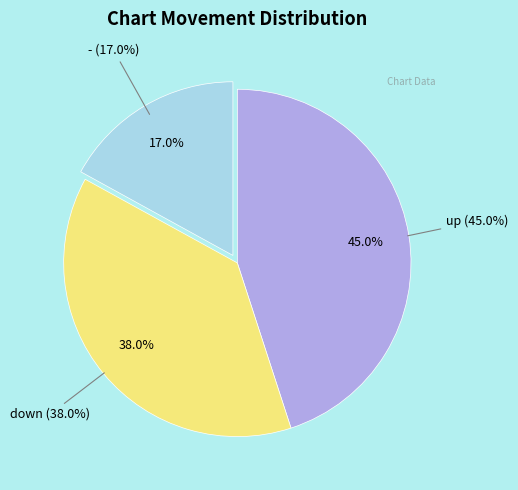

Is - the majority of the pie?

No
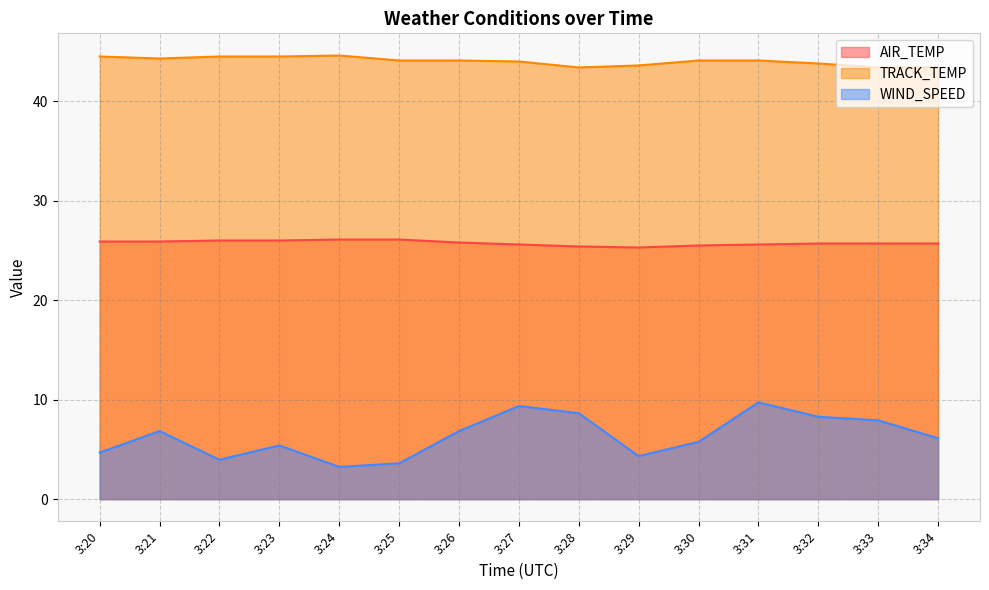

List the series in order of their overall mean, lowest first.

WIND_SPEED, AIR_TEMP, TRACK_TEMP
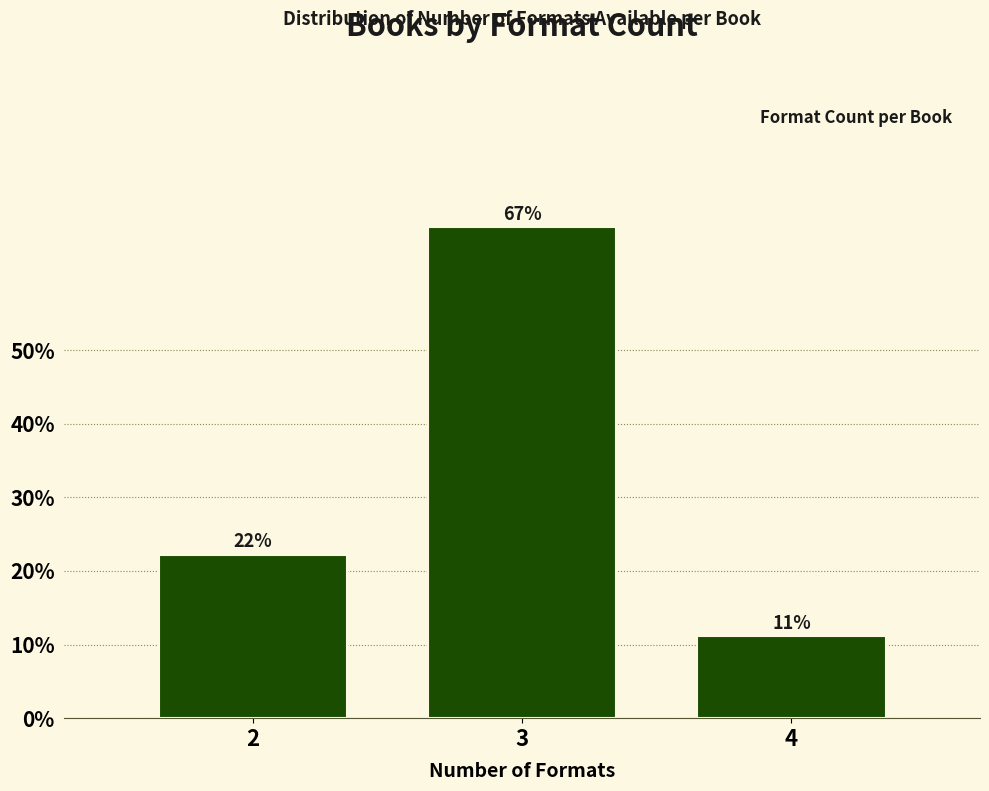

How many bars are there in total?

3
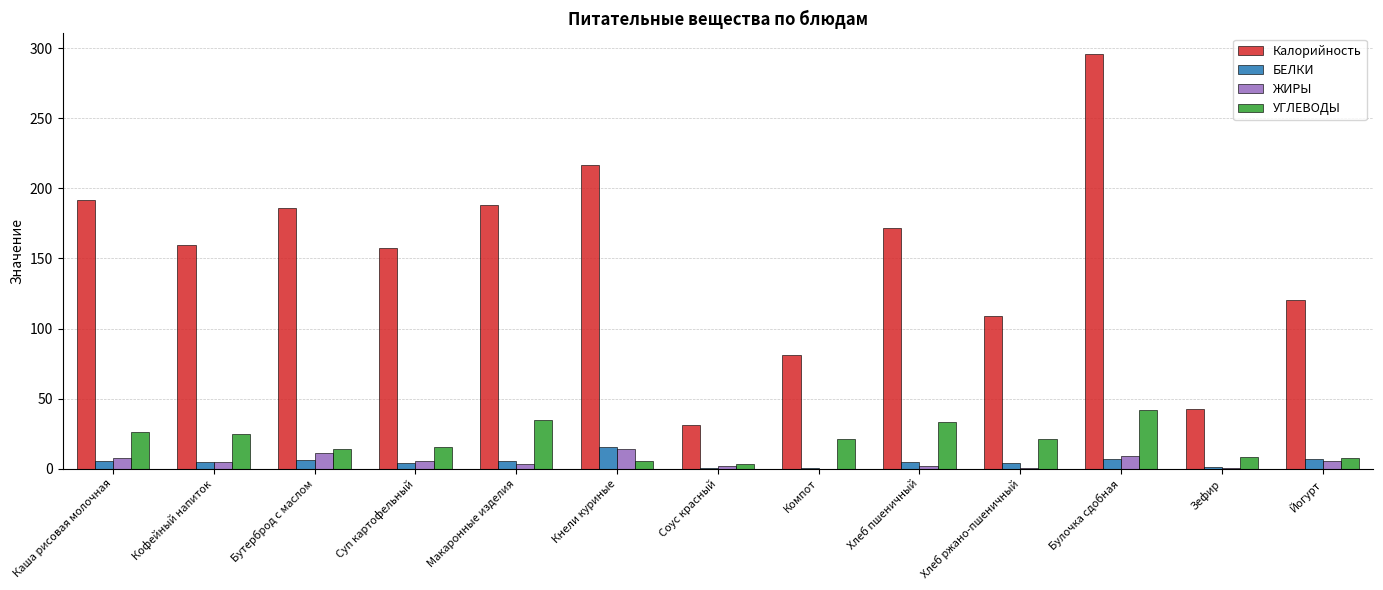

At which label does Калорийность first exceed 159?

Каша рисовая молочная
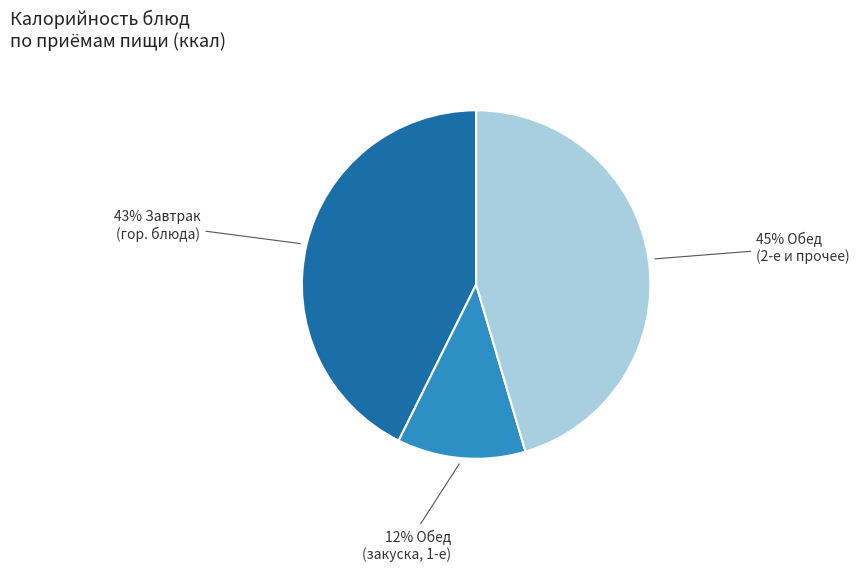

Is there any slice that represents more than half of the pie?

No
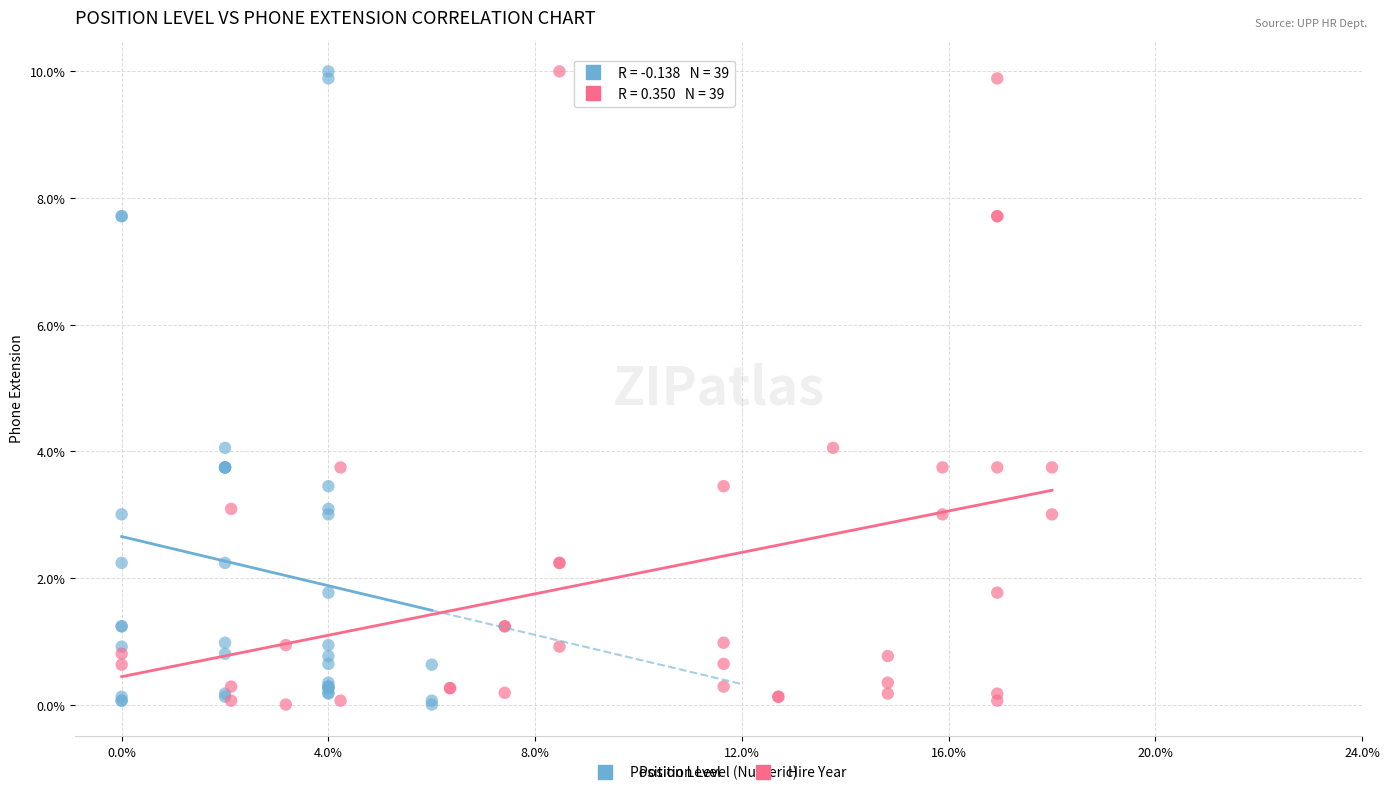

What are all the series names shown in the legend?

Position Level, Hire Year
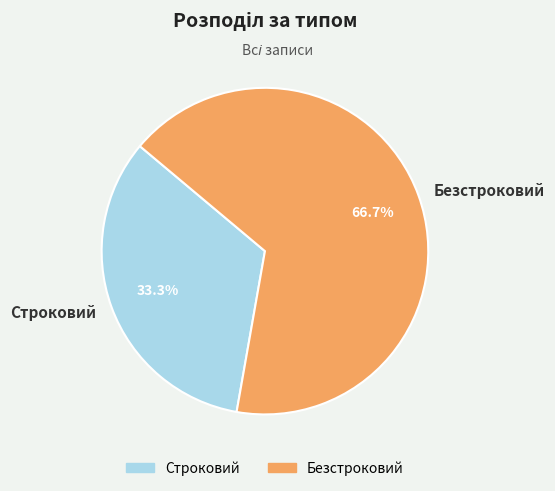

What is the majority slice?

Безстроковий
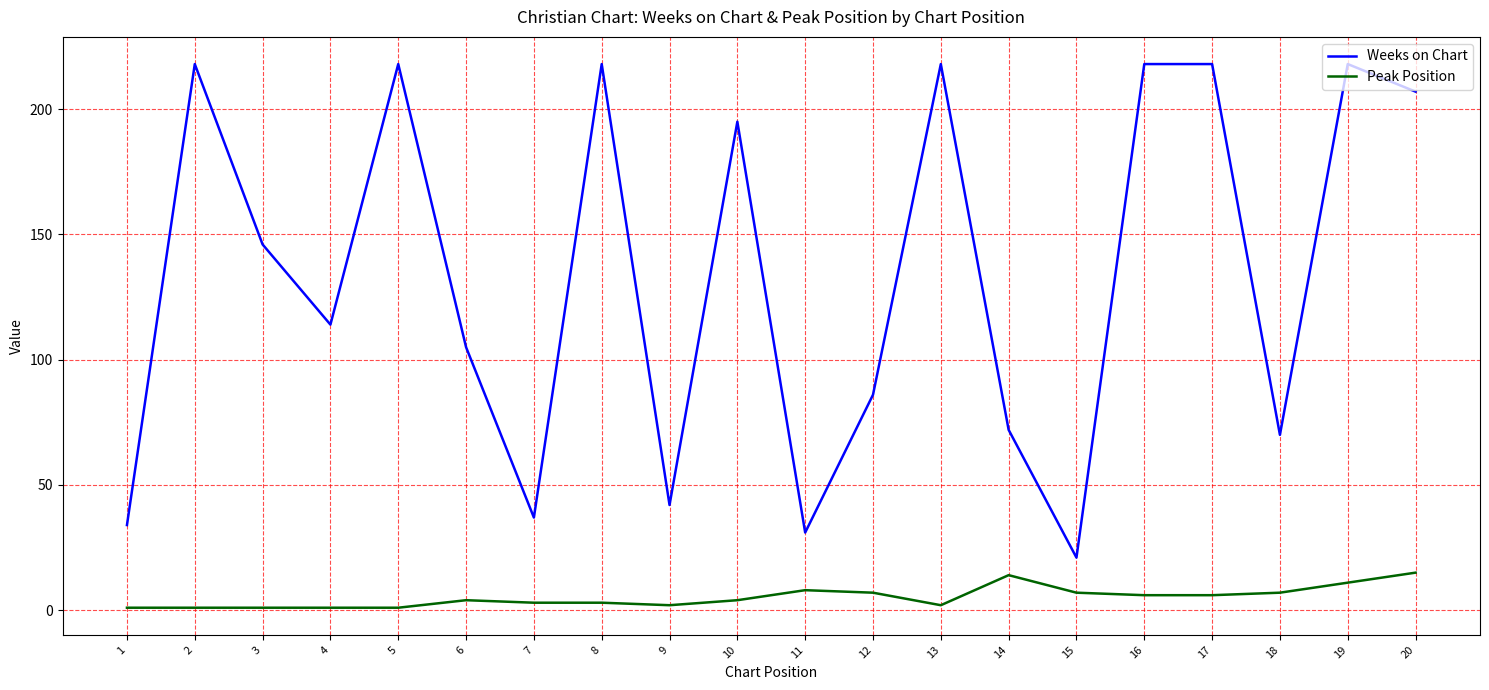

Reading left to right, extract all data points from this chart.

Weeks on Chart: 1=34	2=218	3=146	4=114	5=218	6=105	7=37	8=218	9=42	10=195	11=31	12=86	13=218	14=72	15=21	16=218	17=218	18=70	19=218	20=207
Peak Position: 1=1	2=1	3=1	4=1	5=1	6=4	7=3	8=3	9=2	10=4	11=8	12=7	13=2	14=14	15=7	16=6	17=6	18=7	19=11	20=15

What to work on: Copy out the data above, putting "circle" wherever "pie" appears and changing nothing else. Leave out the picture lines.

Exercise response:
Is - the majority of the circle?

No

List the series in order of their overall mean, lowest first.

WIND_SPEED, AIR_TEMP, TRACK_TEMP

How many bars are there in total?

3

At which label does Калорийность first exceed 159?

Каша рисовая молочная

Is there any slice that represents more than half of the circle?

No

What are all the series names shown in the legend?

Position Level, Hire Year

What is the majority slice?

Безстроковий

Reading left to right, extract all data points from this chart.

Weeks on Chart: 1=34	2=218	3=146	4=114	5=218	6=105	7=37	8=218	9=42	10=195	11=31	12=86	13=218	14=72	15=21	16=218	17=218	18=70	19=218	20=207
Peak Position: 1=1	2=1	3=1	4=1	5=1	6=4	7=3	8=3	9=2	10=4	11=8	12=7	13=2	14=14	15=7	16=6	17=6	18=7	19=11	20=15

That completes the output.